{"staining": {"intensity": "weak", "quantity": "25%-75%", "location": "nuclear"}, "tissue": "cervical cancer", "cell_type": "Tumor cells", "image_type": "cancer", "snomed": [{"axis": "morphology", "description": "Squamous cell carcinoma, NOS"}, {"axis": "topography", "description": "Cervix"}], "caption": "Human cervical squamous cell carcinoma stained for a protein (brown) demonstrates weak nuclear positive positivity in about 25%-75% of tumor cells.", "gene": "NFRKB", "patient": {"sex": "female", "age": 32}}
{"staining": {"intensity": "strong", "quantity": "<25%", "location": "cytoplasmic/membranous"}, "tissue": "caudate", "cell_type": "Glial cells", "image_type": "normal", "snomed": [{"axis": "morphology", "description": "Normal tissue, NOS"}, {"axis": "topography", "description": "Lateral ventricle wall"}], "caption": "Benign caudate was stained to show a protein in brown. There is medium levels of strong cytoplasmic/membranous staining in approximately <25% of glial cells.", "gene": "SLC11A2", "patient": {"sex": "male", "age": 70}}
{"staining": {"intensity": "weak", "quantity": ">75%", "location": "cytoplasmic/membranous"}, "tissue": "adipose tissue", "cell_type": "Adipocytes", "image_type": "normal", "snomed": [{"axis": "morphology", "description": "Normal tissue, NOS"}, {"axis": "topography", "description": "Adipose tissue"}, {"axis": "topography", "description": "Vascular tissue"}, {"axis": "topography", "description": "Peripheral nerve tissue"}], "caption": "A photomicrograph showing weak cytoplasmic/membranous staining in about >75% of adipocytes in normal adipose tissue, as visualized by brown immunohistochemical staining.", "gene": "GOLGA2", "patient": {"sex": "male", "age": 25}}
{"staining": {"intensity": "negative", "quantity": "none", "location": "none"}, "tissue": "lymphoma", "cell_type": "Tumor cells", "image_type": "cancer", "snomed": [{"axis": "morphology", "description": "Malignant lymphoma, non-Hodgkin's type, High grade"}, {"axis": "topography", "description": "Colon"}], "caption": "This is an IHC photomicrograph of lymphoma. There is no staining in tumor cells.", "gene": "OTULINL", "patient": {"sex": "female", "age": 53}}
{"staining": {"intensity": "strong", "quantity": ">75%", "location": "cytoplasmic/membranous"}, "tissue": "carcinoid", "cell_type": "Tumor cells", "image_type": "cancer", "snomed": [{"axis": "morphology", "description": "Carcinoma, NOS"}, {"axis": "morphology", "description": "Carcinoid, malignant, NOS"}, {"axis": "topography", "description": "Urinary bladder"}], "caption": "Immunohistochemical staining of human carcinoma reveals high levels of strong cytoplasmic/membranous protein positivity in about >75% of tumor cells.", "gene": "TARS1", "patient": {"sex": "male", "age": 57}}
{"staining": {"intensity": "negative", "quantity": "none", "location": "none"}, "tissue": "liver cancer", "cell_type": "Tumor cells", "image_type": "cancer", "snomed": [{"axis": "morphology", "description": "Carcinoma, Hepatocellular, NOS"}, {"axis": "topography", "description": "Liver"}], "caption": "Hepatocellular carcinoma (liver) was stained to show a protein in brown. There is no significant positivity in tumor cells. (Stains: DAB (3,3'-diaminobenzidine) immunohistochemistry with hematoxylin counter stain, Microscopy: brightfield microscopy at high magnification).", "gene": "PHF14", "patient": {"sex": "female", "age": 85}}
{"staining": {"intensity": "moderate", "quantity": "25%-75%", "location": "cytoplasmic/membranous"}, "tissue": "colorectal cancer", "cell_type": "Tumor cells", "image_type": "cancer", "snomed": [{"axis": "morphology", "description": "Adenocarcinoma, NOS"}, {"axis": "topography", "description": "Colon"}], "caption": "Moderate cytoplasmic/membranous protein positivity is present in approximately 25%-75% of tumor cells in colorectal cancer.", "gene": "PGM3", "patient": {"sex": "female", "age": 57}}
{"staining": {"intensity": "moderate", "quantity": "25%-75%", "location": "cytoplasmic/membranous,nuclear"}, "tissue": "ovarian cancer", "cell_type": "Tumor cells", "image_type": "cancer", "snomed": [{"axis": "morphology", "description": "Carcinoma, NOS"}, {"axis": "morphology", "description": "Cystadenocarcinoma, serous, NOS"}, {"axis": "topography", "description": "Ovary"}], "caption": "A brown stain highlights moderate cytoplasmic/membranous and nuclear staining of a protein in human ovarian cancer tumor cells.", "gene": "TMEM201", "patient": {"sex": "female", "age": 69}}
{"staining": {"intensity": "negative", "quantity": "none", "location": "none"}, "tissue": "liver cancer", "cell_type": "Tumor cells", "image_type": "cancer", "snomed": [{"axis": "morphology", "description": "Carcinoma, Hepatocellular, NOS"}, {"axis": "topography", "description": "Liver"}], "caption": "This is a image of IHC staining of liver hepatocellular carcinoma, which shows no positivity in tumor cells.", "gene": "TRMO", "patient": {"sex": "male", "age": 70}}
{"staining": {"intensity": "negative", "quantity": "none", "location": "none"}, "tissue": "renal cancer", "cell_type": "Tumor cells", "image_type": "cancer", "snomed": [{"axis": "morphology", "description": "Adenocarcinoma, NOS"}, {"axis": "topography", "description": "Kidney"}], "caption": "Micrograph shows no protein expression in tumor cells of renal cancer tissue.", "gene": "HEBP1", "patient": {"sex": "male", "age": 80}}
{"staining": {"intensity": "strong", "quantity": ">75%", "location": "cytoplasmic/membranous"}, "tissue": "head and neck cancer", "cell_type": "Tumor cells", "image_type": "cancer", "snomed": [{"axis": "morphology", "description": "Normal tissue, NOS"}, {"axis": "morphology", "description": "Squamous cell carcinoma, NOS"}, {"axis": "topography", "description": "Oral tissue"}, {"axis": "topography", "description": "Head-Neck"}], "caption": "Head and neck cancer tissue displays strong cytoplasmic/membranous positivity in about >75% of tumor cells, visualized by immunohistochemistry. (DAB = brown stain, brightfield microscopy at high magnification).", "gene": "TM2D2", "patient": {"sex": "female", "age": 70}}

+ + + + + + +

Exercise requirements: Using the data above, transcribe the lines that run from the line with "carcinoma (liver) was" to the line with "brown stain highlights", both ends kept, and output nothing else.

Task answer:
{"staining": {"intensity": "negative", "quantity": "none", "location": "none"}, "tissue": "liver cancer", "cell_type": "Tumor cells", "image_type": "cancer", "snomed": [{"axis": "morphology", "description": "Carcinoma, Hepatocellular, NOS"}, {"axis": "topography", "description": "Liver"}], "caption": "Hepatocellular carcinoma (liver) was stained to show a protein in brown. There is no significant positivity in tumor cells. (Stains: DAB (3,3'-diaminobenzidine) immunohistochemistry with hematoxylin counter stain, Microscopy: brightfield microscopy at high magnification).", "gene": "PHF14", "patient": {"sex": "female", "age": 85}}
{"staining": {"intensity": "moderate", "quantity": "25%-75%", "location": "cytoplasmic/membranous"}, "tissue": "colorectal cancer", "cell_type": "Tumor cells", "image_type": "cancer", "snomed": [{"axis": "morphology", "description": "Adenocarcinoma, NOS"}, {"axis": "topography", "description": "Colon"}], "caption": "Moderate cytoplasmic/membranous protein positivity is present in approximately 25%-75% of tumor cells in colorectal cancer.", "gene": "PGM3", "patient": {"sex": "female", "age": 57}}
{"staining": {"intensity": "moderate", "quantity": "25%-75%", "location": "cytoplasmic/membranous,nuclear"}, "tissue": "ovarian cancer", "cell_type": "Tumor cells", "image_type": "cancer", "snomed": [{"axis": "morphology", "description": "Carcinoma, NOS"}, {"axis": "morphology", "description": "Cystadenocarcinoma, serous, NOS"}, {"axis": "topography", "description": "Ovary"}], "caption": "A brown stain highlights moderate cytoplasmic/membranous and nuclear staining of a protein in human ovarian cancer tumor cells.", "gene": "TMEM201", "patient": {"sex": "female", "age": 69}}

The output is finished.